PRE-PSYCHOLOGY
2.4
Psychology as a Social Science
How did social physics and statistics inform psychology?
“Man is born, grows up, and dies, according to certain laws which have never been properly investigated, either as a whole or in the mode of their mutual reactions”. Thus stated Adolphe Quetelet in “Sur l’homme et le développement de ses facultés, ou Essai de physique sociale”, published in 1835. Quetelet’s interest in statistical “laws” originated in mathematics and its applications to astronomy, but it was its application to social phenomena that revolutionized the social sciences and inspired others to use these ideas and methods when building a new discipline of psychology.
Adolph Quetelet was among the first to apply statistics to social science, planning to create a new area of research that he called “social physics”. His goal was to understand the statistical laws underlying “physical, moral, and intellectual qualities” by using evidence – census and administrative data – to uncover regularities, such as patterns of age and sex differences in crime, marriage, suicide, or artistic production.
Quetelet did not think these “laws” were fixed but, rather, believed in the possibility of intervention to promote social change. For example, in his analysis of the age-crime relation he wrote that although statistical tables seemed stable over time and “offered pretty nearly the same results” across several years they “may yet become gradually modified; it is to effect this modification that the friends of humanity ought to turn their attention.” Quetelet was interested in description and observation but, as this quote attests, in social betterment as well.
Quetelet’s work influenced many different areas of science, including economics and psychology, because it represented a prime example of the use of quantification and statistics to understand human and social phenomena (Jahoda, 2015).
Willhelm Wundt, for example, made reference to Quetelet‘s work in his lectures and writings in the 1860s and seemed inspired by such ideas when he wrote in 1862: “one can learn more psychology with statistical investigations than with all the philosophers, except for Aristotle”. One can tell that quantification through measurement and the use of data was deeply appealing to Wundt. Quetelet’s approach may have also helped convince Wundt of the need to broaden the scope of the new discipline of psychology which was initially largely focused on the functioning of single individuals in well-controlled laboratory settings.

Data section:

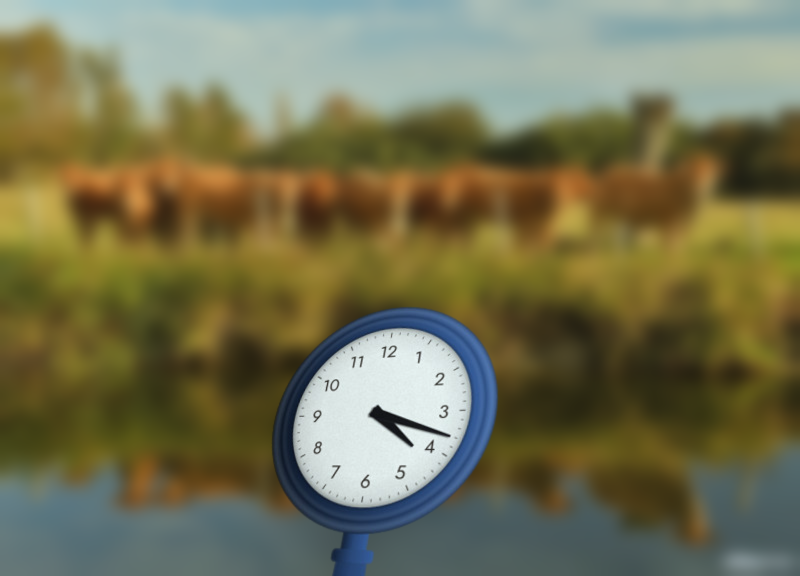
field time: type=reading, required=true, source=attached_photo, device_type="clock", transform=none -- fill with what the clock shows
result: 4:18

Exercises:
a - In one to three sentences, explain why Quetelet's work shaped fields such as economics and psychology, according to the passage on psychology as a social science.
b - Continue the passage on psychology as a social science, starting after its final sentence.
The listing plays no part in this work.

Answers by task:
a - Quetelet's work shaped these fields because it was a prime example of using quantification and statistics to understand human and social phenomena.

b -
As Kurt Danziger (1990), a historian of psychology, writes:
“For all his interest in experimentation Wundt was sufficiently immersed in the German tradition of objectifying Geist to reject the notion that a study of the isolated individual mind could exhaust the subject matter of psychology. (…) These investigations occupied Wundt increasingly in his later years and resulted in the series of volumes that he published under the general title Volkerpsychologie from 1900 onward. He now expressed himself to the effect that this was the more important part of psychology, which was destined to eclipse experimental psychology.”
Quetelet’s focus on social phenomena like crime, marriage, or suicide raised intriguing issues related to morality, free will, and the human passions that far extended the individualized mechanistic account of the mind. These topics continue to be major and fascinating facets of psychology today.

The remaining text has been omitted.